# Source document:
******

The Little Band scene was an experimental post-punk scene which flourished in Melbourne, Victoria, Australia, from late 1978 until early 1981. Instigated by groups Primitive Calculators and Whirlywhirld, this scene was concentrated in the inner suburbs of Fitzroy and St Kilda, and involved many short-lived bands that played live only once or twice before changing names and swapping members.

The little bands played in small venues, often pubs, and their shows were recorded and broadcast by radio announcer Alan Bamford on community station 3RRR. In the scene, the distinctions between performers and audience were blurred, with many little bands made up of non-musicians on borrowed equipment and encouraging spontaneous participation during their shows.

The scene gave rise to several notable bands, including Dead Can Dance and Hunters & Collectors, and also served as the backdrop for the 1986 cult film Dogs in Space, starring INXS frontman Michael Hutchence. The little band concept has been intermittently revived into the 21st century, with the Melbourne Fringe Festival and a number of Melbourne pubs hosting Little Band Nights.

==History==

"There were impromptu bands with noise guitars, drum machines, briefcase synthesisers, being played by people that had never learned to play music. The bands didn't really exist; they just played in loungerooms, and occasionally at venues. It was all low-tech equipment, but at the same time it was almost state-of-the-art, cutting-edge equipment—not what you'd consider rock'n'roll instrumentation."
— – Ash Wednesday on the Little Band scene

In 1978, members of Primitive Calculators, an experimental post-punk group from Melbourne, formed a short-lived side band, the Leapfrogs. Using it as their own opening act, they decided to form other "little bands" with friends, Ollie Olsen and other members of Whirlywirld who lived next door to the group in Fitzroy North, with rehearsal spaces in each house. The little bands grew in number, sharing instruments and equipment, and the term "North Fitzroy Beat" was coined to describe their sound. Soon they started staging "Little Band Nights" at various inner city venues, notably the Champion Hotel in Fitzroy, the Crystal Ballroom in St Kilda and the Exford in Chinatown, with occasional appearances in Carlton, Collingwood and Richmond. At first, strict rules were imposed: no little band was allowed to play more than twice and could have no more than fifteen minutes worth of material. According to Primitive Calculators frontman Stuart Grant, it was "the punk ethos of disposability, novelty and working against the grain of the standard modes of procedure in the music business."

******

# Study material:
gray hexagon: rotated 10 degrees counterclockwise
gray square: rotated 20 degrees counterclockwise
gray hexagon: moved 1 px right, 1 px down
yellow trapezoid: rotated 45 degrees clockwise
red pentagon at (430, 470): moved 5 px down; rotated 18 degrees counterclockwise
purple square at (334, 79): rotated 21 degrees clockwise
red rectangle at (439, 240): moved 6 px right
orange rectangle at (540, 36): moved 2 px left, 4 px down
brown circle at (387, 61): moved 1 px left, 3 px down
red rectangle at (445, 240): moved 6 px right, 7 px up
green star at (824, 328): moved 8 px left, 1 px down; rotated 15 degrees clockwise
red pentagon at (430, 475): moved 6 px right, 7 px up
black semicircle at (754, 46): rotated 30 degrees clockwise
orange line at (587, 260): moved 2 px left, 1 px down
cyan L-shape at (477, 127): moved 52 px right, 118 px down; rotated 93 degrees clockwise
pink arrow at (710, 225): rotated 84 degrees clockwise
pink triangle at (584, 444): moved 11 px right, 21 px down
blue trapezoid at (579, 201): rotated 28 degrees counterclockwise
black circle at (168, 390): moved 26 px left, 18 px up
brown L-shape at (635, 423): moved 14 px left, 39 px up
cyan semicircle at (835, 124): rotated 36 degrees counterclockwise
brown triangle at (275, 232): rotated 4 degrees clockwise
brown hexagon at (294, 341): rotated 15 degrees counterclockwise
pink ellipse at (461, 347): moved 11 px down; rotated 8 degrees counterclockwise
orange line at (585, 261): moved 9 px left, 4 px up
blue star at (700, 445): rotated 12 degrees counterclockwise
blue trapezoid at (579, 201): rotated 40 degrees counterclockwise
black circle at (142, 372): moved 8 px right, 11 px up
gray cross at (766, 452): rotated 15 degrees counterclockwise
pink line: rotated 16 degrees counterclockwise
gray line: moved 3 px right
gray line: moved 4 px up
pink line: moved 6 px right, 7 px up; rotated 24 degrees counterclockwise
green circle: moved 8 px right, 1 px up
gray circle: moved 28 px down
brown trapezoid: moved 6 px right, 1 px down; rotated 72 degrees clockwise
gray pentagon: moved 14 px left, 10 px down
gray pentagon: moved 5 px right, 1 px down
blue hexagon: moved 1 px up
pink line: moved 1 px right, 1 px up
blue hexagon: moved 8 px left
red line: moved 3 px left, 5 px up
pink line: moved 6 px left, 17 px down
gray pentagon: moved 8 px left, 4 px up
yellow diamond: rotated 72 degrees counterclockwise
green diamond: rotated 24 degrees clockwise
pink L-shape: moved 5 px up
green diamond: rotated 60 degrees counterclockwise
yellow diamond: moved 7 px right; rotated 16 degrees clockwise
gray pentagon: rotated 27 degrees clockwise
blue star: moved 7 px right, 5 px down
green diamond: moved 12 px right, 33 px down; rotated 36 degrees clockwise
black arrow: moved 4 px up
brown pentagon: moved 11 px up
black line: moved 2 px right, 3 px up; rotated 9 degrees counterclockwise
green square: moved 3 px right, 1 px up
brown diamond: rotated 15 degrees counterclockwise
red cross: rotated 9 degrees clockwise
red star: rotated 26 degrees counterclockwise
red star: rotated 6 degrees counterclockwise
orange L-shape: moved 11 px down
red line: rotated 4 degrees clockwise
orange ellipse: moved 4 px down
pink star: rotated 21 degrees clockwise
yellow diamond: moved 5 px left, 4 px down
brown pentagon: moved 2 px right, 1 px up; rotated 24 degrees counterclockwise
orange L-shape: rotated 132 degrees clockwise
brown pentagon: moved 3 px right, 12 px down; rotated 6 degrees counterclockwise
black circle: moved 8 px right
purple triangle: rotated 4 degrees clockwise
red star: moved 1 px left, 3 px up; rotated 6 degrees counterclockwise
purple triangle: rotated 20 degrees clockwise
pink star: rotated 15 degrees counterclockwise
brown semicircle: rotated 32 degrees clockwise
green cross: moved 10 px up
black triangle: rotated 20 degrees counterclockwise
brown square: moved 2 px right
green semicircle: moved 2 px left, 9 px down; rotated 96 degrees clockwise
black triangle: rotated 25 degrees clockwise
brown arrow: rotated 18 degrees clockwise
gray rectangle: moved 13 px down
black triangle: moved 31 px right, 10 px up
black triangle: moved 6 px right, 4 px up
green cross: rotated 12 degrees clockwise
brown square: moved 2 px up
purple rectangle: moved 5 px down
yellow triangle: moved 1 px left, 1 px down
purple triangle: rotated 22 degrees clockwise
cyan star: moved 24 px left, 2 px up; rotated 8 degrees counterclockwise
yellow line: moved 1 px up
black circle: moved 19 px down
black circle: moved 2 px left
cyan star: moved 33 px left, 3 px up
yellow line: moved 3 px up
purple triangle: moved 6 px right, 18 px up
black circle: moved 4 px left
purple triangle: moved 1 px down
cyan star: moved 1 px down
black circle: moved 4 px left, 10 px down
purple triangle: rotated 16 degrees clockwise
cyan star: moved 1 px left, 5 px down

******

# Work instruction A:
In the Little Band scene text, what was the first rule limiting how often a little band could play?
# Work instruction B:
For each statement, say whether it agrees with the Little Band scene text, and quote the words of the text that decide it: (i) the scene flourished in Melbourne from late 1978 until early 1981; (ii) Alan Bamford broadcast the shows on a commercial radio station; (iii) the film Dogs in Space came out in 1996.

# Final answer A:
No little band was allowed to play more than twice.

# Final answer B:
(i) Yes: "flourished in Melbourne, Victoria, Australia, from late 1978 until early 1981"
(ii) No: "on community station 3RRR"
(iii) No: "the 1986 cult film Dogs in Space"